Passage to read.
((

[Intel-gfx] [PATCH 2/2] drm/i915/guc: default to using GuC submission where possible

Tue Apr 26 10:35:33 UTC 2016

On Tue, Apr 26, 2016 at 10:52:41AM +0100, Dave Gordon wrote:
> On 26/04/16 09:49, Dave Gordon wrote:
> >On 25/04/16 11:39, Chris Wilson wrote:
> >>On Mon, Apr 25, 2016 at 11:07:13AM +0100, Dave Gordon wrote:
> >>>On 22/04/16 19:45, Chris Wilson wrote:
> 
> [snip]
> 
> >>>>And what exactly is that atomic64_cmpxchg() serialising with? There are
> >>>>no other CPUs contending with the write, and neither does the GuC
> >>>>(and I
> >>>>doubt it is taking any notice of the lock cmpxchg). Using cmpxchg where
> >>>>a single WRITE_ONCE() of a 32bit value wins the perf prize for hotest
> >>>>instruction and function in the kernel.

))

Data supplied.
((

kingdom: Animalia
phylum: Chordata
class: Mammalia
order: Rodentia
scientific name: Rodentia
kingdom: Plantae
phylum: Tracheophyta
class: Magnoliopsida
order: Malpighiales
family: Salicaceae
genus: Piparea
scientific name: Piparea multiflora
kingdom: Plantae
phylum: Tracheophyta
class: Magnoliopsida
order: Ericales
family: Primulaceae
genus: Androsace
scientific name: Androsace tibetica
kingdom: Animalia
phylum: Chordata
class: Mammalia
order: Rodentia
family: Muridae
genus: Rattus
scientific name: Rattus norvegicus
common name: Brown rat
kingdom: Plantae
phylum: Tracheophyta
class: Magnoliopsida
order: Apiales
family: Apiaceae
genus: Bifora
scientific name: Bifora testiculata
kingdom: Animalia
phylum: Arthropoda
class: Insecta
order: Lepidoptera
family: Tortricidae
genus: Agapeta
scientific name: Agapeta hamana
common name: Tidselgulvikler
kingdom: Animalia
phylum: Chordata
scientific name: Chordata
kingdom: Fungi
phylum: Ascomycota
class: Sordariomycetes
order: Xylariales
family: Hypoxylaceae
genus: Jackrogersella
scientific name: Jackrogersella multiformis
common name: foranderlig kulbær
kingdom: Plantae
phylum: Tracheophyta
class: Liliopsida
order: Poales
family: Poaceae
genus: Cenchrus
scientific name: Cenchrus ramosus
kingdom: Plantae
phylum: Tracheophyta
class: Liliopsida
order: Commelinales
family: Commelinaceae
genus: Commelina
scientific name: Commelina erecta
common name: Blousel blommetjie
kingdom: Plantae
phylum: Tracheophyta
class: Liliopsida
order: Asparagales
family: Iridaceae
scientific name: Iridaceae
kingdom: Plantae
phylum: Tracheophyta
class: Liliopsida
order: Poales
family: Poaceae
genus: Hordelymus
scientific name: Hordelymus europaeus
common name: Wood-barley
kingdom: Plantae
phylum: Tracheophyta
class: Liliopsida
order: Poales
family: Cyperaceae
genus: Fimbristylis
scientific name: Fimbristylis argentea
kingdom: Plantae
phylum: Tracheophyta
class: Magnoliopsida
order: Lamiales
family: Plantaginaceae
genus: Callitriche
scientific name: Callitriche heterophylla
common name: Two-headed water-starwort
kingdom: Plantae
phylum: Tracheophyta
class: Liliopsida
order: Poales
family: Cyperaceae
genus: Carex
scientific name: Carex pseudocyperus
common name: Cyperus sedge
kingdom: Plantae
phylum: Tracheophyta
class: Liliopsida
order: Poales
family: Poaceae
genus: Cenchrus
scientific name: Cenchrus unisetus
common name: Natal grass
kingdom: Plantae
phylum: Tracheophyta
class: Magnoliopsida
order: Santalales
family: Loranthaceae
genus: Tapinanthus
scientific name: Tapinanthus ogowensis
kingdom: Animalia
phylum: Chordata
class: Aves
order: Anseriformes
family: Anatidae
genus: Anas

))

Exercise instructions.
1. In the GuC submission thread, which function does the quoted message ask about when it wants to know what that function is serialising with?
2. Reproduce the part of the GuC submission thread starting at "On Tue, Apr" and ending at "in the kernel.".
3. Resume the GuC submission thread from where it stops.

Per-task outputs.
1. atomic64_cmpxchg()

2.
On Tue, Apr 26, 2016 at 10:52:41AM +0100, Dave Gordon wrote:
> On 26/04/16 09:49, Dave Gordon wrote:
> >On 25/04/16 11:39, Chris Wilson wrote:
> >>On Mon, Apr 25, 2016 at 11:07:13AM +0100, Dave Gordon wrote:
> >>>On 22/04/16 19:45, Chris Wilson wrote:
> 
> [snip]
> 
> >>>>And what exactly is that atomic64_cmpxchg() serialising with? There are
> >>>>no other CPUs contending with the write, and neither does the GuC
> >>>>(and I
> >>>>doubt it is taking any notice of the lock cmpxchg). Using cmpxchg where
> >>>>a single WRITE_ONCE() of a 32bit value wins the perf prize for hotest
> >>>>instruction and function in the kernel.

3.
> >>>
> >>>The doorbell controller hardware, I should think. The BSpec
> >>>describes using LOCK_CMPXCHG8B to update doorbells, so I think this
> >>>code is just based on what it says there. If the CPU hardware
> >>>doesn't implement it efficiently, surely the GPU h/w designers
> >>>wouldn't have mandated it in this way?
> >>
> >>Wow, I'm surprised that they would put into the same domain. Still,
> >>unless you are actually serialising with another writer, what is the
> >>point of using lock cmpxchg? E.g. an xchg would be enough to enforce
> >>ordering, and you should ask them again if this is not a little overkill
> >>for one-way signaling.
> >>-Chris
> 
> As for performance, while LOCK_CMPXCHG8B might be an expensive
> instruction, we're only executing ONE per request. I suspect that
> the cumulative cost of all the extra memory accesses caused by extra
> indirections and poor structure layout cost far more than any single
> instruction ever can.
> 
> Top things in this area might be:
> 
> * all the macros taking "dev" instead of "dev_priv"
> * pointer dances in general (a->b->c.d->e) where we could add a
> shortcut pointer from a to c (or c.d), or from a or b to e.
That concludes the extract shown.